Energy Wizard has been developed as a result of numerous requests from clients who anticipated the opportunities and pitfalls of the deregulated energy markets of the 1990s and is an additional feature to our very successful MicroScan SCADA package.
Intech Instruments Ltd and ECNZ (who produced the original conceptual design), both have long track records in the Energy Sector. Intech Instruments Ltd supplies software, instrumentation and SCADA systems to Industry in 22 countries world wide. Before being divided during the reforms of the industry, ECNZ was New Zealand’s primary electricity producer with considerable knowledge of electricity markets and large industrial customers.
We believe that the future energy market will lead to more complex industrial tariffs and more price volatility, making automation of load control increasingly valuable as a necessary cost control function. There are two main Wizard modules, the Reporter and the Controller.
The Reporter:
The Wizard Monitor (with your existing MicroScan SCADA package) monitors analogue data (kWs, kVAs, litres, or kgs) and can either show these instantaneous values on a mimic diagram on the computer screen or integrate them over time to produce energy consumption figures (e.g. kWhs, kVahs) or flow rates (e.g. litres/sec or kg/hr). These consumption values can be logged periodically.

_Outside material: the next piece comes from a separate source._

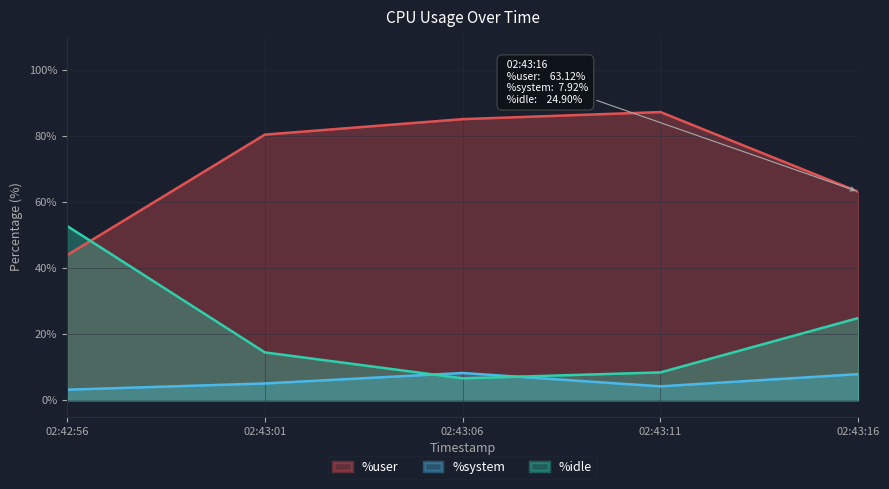

Between 02:43:01 and 02:43:16, which series saw the biggest shift?

%user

The Wizard accepts 200 configurable data streams. Data are appended to a master file which is configured to accept a months half hour data (note that it is the typical practice to define the peak kW as the average kW in the half hour with the highest kWh).
This convention perpetuates the need for half hourly logs of data accumulated over the half hour, resetting to zero each period, as the base requirement. Similarly steam flows are usually described in kg/hr or gas flows in GJ/hr and the half hour log provides sufficient sensitivity to produce meaningful flow figures.

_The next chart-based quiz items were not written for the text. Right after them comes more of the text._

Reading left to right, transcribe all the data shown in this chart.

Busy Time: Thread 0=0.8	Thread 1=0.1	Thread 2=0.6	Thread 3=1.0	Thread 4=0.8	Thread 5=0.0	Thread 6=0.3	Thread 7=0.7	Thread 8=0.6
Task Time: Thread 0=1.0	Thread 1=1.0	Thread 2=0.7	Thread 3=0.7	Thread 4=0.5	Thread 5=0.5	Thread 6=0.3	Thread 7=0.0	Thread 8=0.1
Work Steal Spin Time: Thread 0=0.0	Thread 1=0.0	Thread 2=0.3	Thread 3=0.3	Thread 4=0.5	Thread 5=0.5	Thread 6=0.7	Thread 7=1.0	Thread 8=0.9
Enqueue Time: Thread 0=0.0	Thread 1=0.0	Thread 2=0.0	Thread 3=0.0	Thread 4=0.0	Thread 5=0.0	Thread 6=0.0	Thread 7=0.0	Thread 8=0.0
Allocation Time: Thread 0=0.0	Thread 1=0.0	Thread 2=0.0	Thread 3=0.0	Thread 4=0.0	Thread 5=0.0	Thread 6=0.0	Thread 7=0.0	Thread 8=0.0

Any number of these prime data streams can be combined to provide a maths grouping being a new single stream of data. For example, this may include half the electricity from a feeder A, and all of the electricity from a feeder B, which may equate to the energy used by a product.
Once a maths grouping is established, targets for consumption versus product output can be set and variance and sensitivity analysis carried out. Similarly targets for the controller module can be set so that effective load shedding will occur.